ツキノワグマの腐肉食

先月4月22日夕方、岐阜県の揖斐川源流部河岸にツキノワグマがいるのを見つけた。水際で何かを食べている。冬の間に死んで流されて来たニホンジカの残骸だ。もうすでに腐って、毛は抜け落ちている。
腹部のあたりに顔を突っ込んで、残っている内臓や肉片を食べている。人間はこんな腐肉を食べることは到底できないが、クマは平気で食べている。野生動物はたくましい。

1時間余り経ってクマは、すぐ脇のササ藪に入って座った。姿は見えなくなったが、ササが揺れなくなったことから休息しているようだ。15分ほどでササ藪から出て、シカの死体のところに戻って来た。死体をしばらくあさった後、満腹になったためかその横で寝そべった。トビやカラスがやって来て、肉片を横取りしていくので見張っているのだろう。暗くなるまで寝そべったままだった。

翌朝早く、クマの様子を見るためにそこを訪れたが、すでにクマの姿はなかった。一晩かけてシカの残骸を食べ尽くして、去って行ったのだ。そこにはシカの骨と皮だけが残されていた。



ニホンジカの腐肉を食べるツキノワグマ

子カモシカの死

子カモシカが生まれた翌日から、3日間雨が降り続いた。今年は異常に早い梅雨入りとなった。生まれてすぐに雨続きなので、子カモシカが心配だ。ようやく雨が上がった日の早朝にオレンジ母子の様子を見に行った。
4日前と同じ所で座っているオレンジを見つけた。子カモシカは見えないが、オレンジの陰にいるのかもしれない。しかし、嫌な予感がする。4日間も場所を変えずにいるのは変だ。
やがてオレンジは立ち上がり歩き出した。しかし、子カモシカはいない。オレンジは足早に移動して行くが、子カモシカの姿はない。生まれたばかりの体に降り続いた冷たい雨で、体温を奪われて死んでしまったのだろう。残念だ。

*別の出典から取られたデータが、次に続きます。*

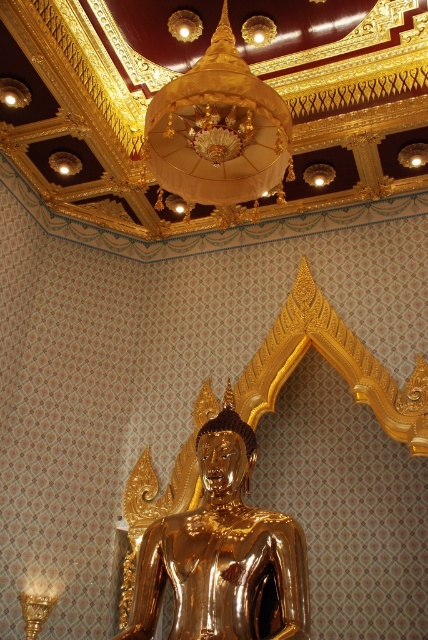
You are standing in the temple and want to light a candle. The gold silk chandelier at upper center is directly above the candle stand. Where should you place the candle relative to the gold metallic statue at center?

オレンジは昨年も子どもを生んだが、1週間以内にいなくなっている。その子カモシカは、イヌワシに見つかって狙われていたので、オレンジから少し離れた隙に襲われたものと思われた。
自然界で生きることは厳しい。生き延びるためには運も必要だ。



足早に歩くオレンジの足元に子カモシカの姿はない

オレンジ色のカモシカ6回目の出産

オレンジ色のカモシカは5月14日の早朝に子どもを生んだ。僕がオレンジを見つけた時には、足元にいる子カモシカを盛んに嘗めていた。
30分ほど経って子カモシカはヨロヨロしながら立ち上がったが、急斜面で木や草など障害物が多いので思うようにはまだ歩けない。それでもオレンジはしばらく経ってから移動を開始した。採食しながらゆっくりと斜面を登って行く。子カモシカもよろけながらなんとか離れずについて歩いたが、すぐに灌木に阻まれて進めなくなった。数メートル離れた子カモシカに気付いたオレンジは、慌てて元の場所へと戻った。子カモシカもオレンジの足元に戻った。

その後、オレンジは出産時の胎盤を拾い上げて食べ始めた。もぐもぐと噛みしだきながら少しづつ飲み込んでいった。なかなかの量があるので、食べ切るのに30分以上もかかった。全てを飲み込んだ後、ゲボッとなって苦しそうだった。
今日はこの場所から動かずに夕方を迎えた。